Do you see the USA’s ‘war on vaccines’ impacting this work in any way?
We need to be very careful in this space, because two nations gave the world vaccine technology, which changed the world in 2020: the USA and the UK. We had our Vaccine Taskforce, they had Operation Warp Speed. Two of the leading technology providers in the pharmaceutical space worked hard and gave the world this amazing mRNA technology.
I think it’s right that the USA public questions the risks versus the benefits in many age groups. It’s good to have dialogue, and yet, like all medicines, it should always be our personal choice at the end of the day. The tricky thing is that signals may be misinterpreted. If an anti-vax response means that cancer therapies are stopped, that’s going to cause issues. If that leads USA funders to stop financing research in this space, it may inadvertently be sending signals about cancer therapies. If the market doesn’t open, and healthcare systems don’t want to engage in this, then it will be a shame. Everything that’s been achieved is potentially at risk, including the investment in advancing this field and in bringing together AI and genomics. I don’t know whether other nations would have enough headway, as everyone benefits when the whole world comes together to commandeer the charge. The drugs that come out of it, which are so close to being approved and licensed, are going to need the support of the global community. If one part of the world decides not to partake, no matter how effective the drugs may be, it will likely cause major issues. All nations need to stand together, because that’s how cancer research is expedited.

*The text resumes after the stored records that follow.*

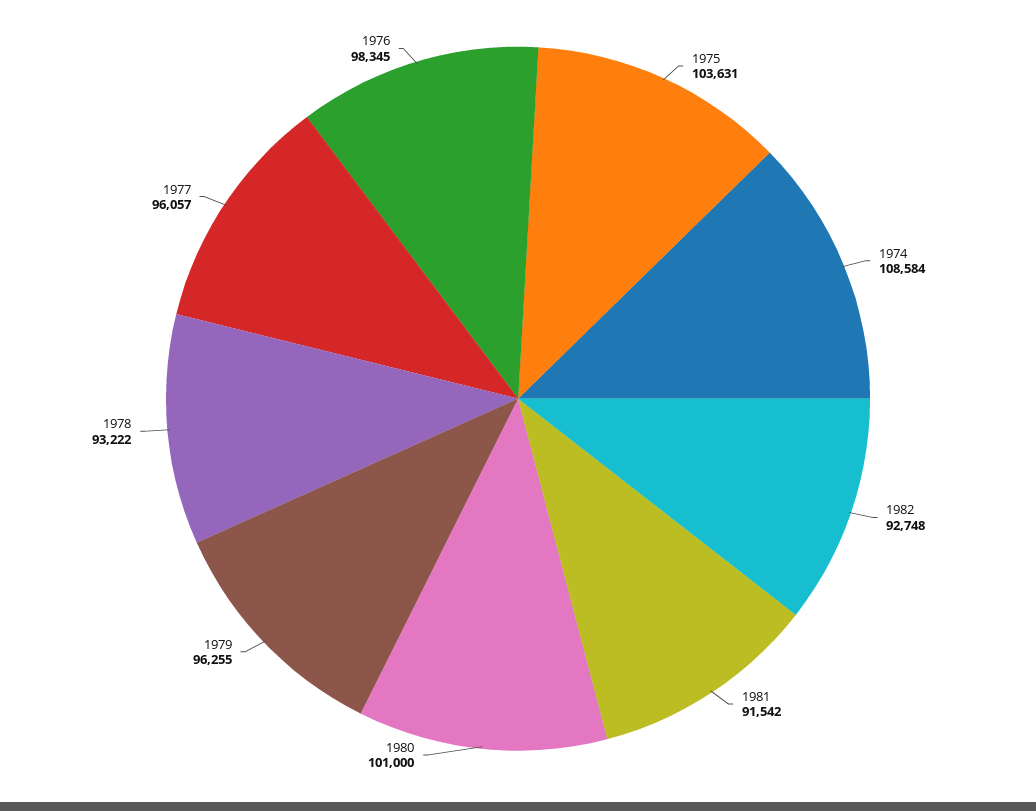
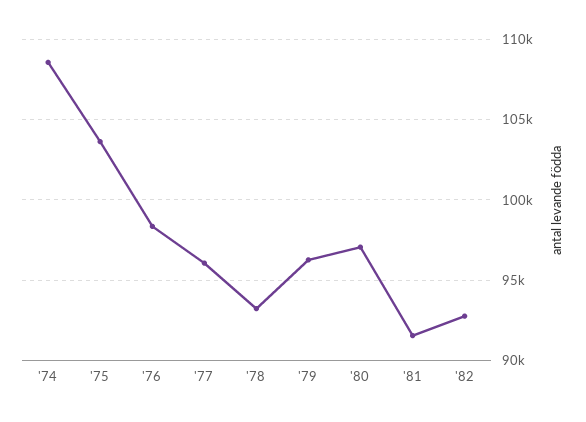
  {
    "1975": 103631,
    "1974": 108584,
    "1982": 92748,
    "1981": 91542,
-   "1980": 101000,
+   "1980": 97000,
    "1979": 96255,
    "1978": 93222,
    "1977": 96057,
    "1976": 98345
  }

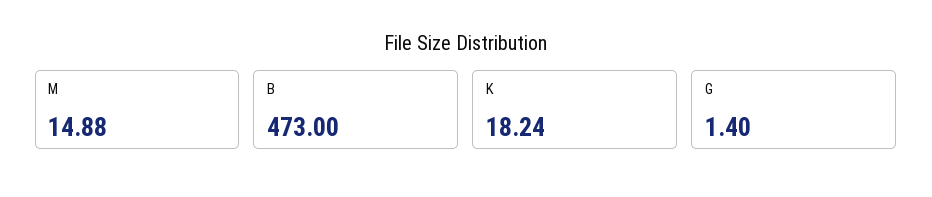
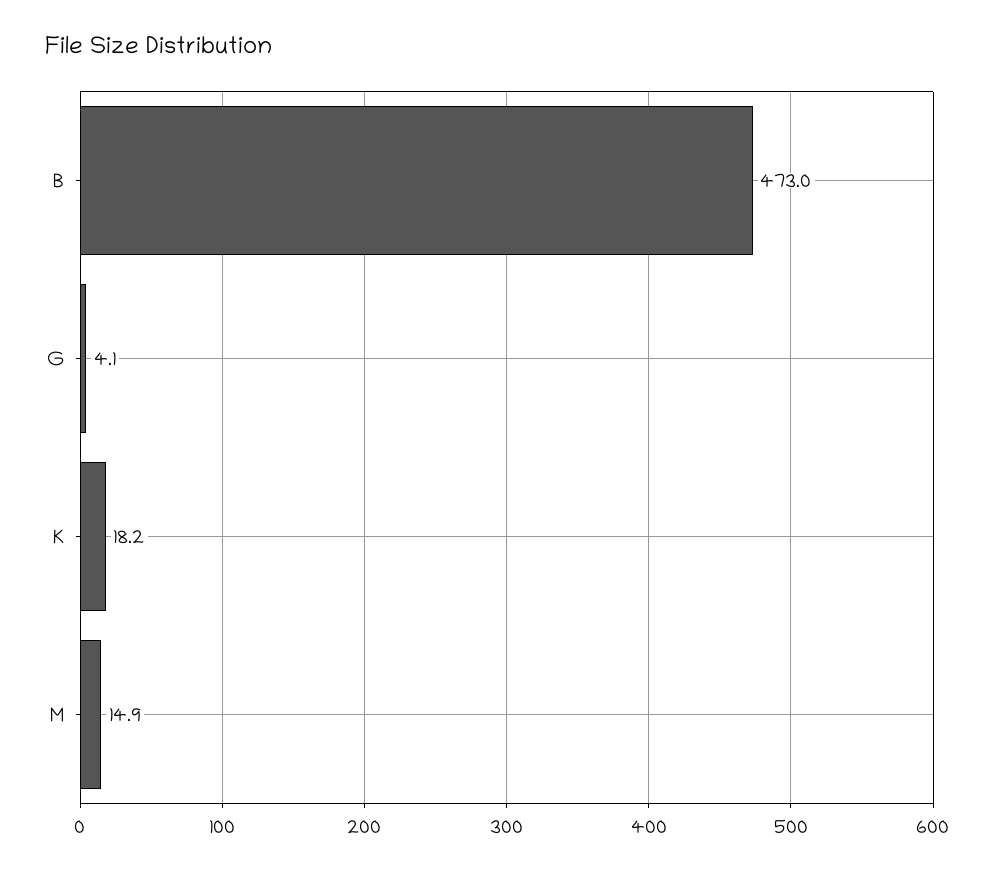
  {
    "M": 14.88,
    "B": 473,
    "K": 18.24,
-   "G": 1.4
+   "G": 4.1
  }

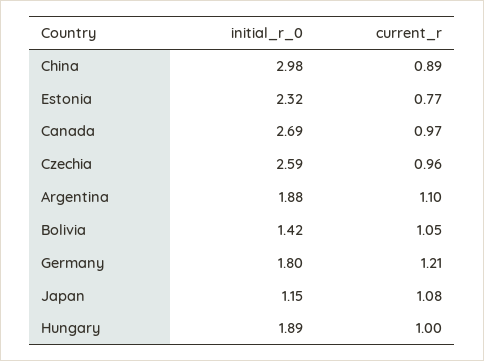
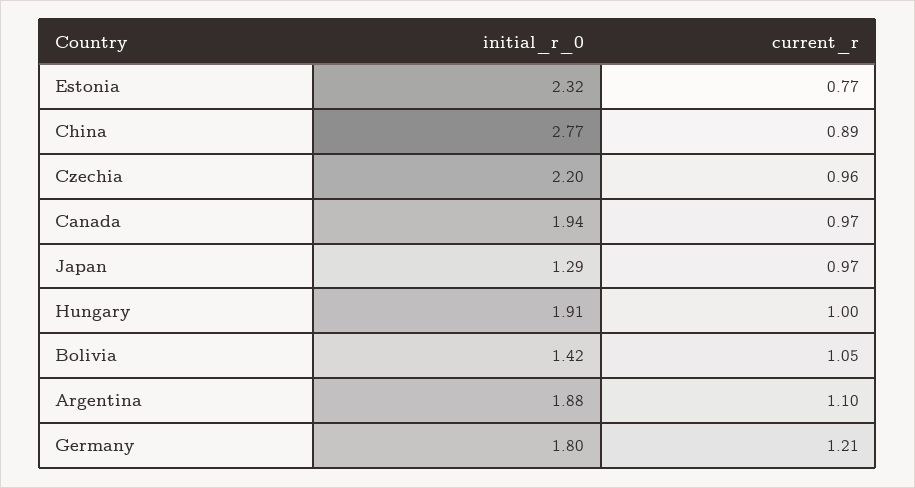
  {
    "initial_r_0": {
-     "China": 2.98,
+     "China": 2.77,
      "Estonia": 2.32,
-     "Canada": 2.69,
+     "Canada": 1.94,
-     "Czechia": 2.59,
+     "Czechia": 2.2,
      "Argentina": 1.88,
      "Bolivia": 1.42,
      "Germany": 1.8,
-     "Japan": 1.15,
+     "Japan": 1.29,
-     "Hungary": 1.89
+     "Hungary": 1.91
    },
    "current_r": {
      "China": 0.89,
      "Estonia": 0.77,
      "Canada": 0.97,
      "Czechia": 0.96,
      "Argentina": 1.1,
      "Bolivia": 1.05,
      "Germany": 1.21,
-     "Japan": 1.08,
+     "Japan": 0.97,
      "Hungary": 1
    }
  }

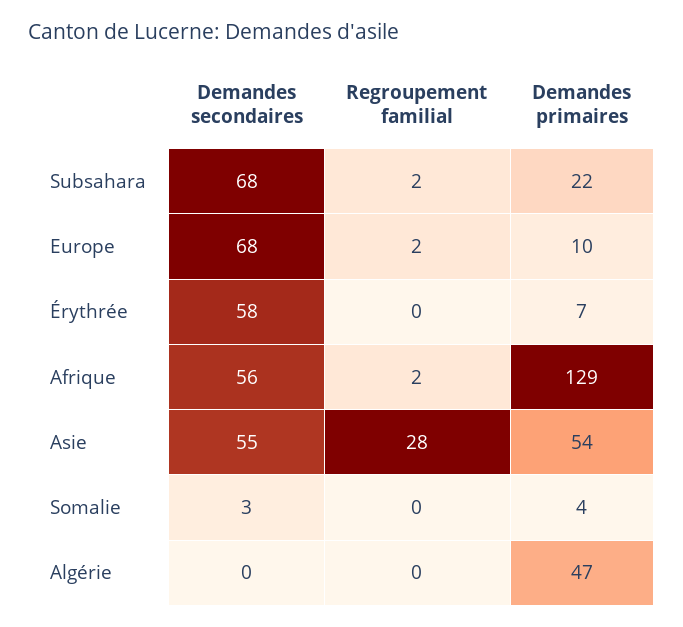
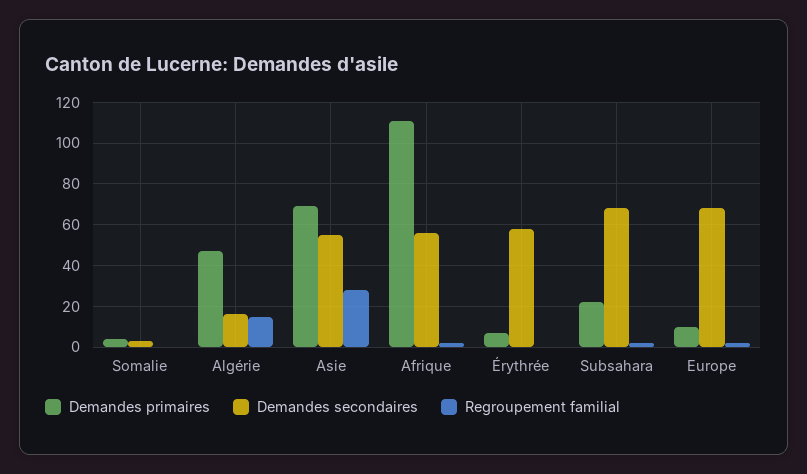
  {
    "Demandes secondaires": {
      "Subsahara": 68,
      "Europe": 68,
      "Érythrée": 58,
      "Afrique": 56,
      "Asie": 55,
      "Somalie": 3,
-     "Algérie": 0
+     "Algérie": 15
    },
    "Regroupement familial": {
      "Subsahara": 2,
      "Europe": 2,
      "Érythrée": 0,
      "Afrique": 2,
      "Asie": 28,
      "Somalie": 0,
-     "Algérie": 0
+     "Algérie": 15
    },
    "Demandes primaires": {
      "Subsahara": 22,
      "Europe": 10,
      "Érythrée": 7,
-     "Afrique": 129,
+     "Afrique": 110,
-     "Asie": 54,
+     "Asie": 70,
      "Somalie": 4,
      "Algérie": 47
    }
  }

The NHS-GALLERI trial is ongoing. What are your expectations for the results of the trial, and how do you predict the rollout of a multi-cancer early detection tool could impact UK healthcare?
There is a vision that, if people do a blood test every year, you could pick up a cancer from a blood test alone, and it could be an early detection across multiple cancer subtypes. You wouldn’t have to wait until you have symptoms like pain, bleeding, vomiting, or diarrhoea. This could be possible because sequencing is getting cheaper, and the public doesn’t mind giving a blood test, because it’s an easy thing to do. It uses a similar sort of technology as AI and genomics, but this time, it’s using blood tests alone. This trial was one of the world’s biggest, with 140,000 people across the NHS, and it’s now complete and in the follow-up stage. There are many other trials in this space too. If this is proven effective, and if it’s sensitive enough, there is a future where people won’t have to have cameras put in their bodies, and they won’t need to go through all of these screening methods. It could be much easier, with just a simple blood draw. However, we don’t know the results at the moment.
The UK once again led one of the biggest trials, showing our capabilities, opening up space, and showing the strength of the NHS. The results will need to be tested, but this could be a new form of technology. We may be in a world in which blood tests pick up your cancer earlier and, if caught early and cut out, vaccines hopefully stop it from coming back and give you decades of protection. If we ever get to that stage, it would be amazing.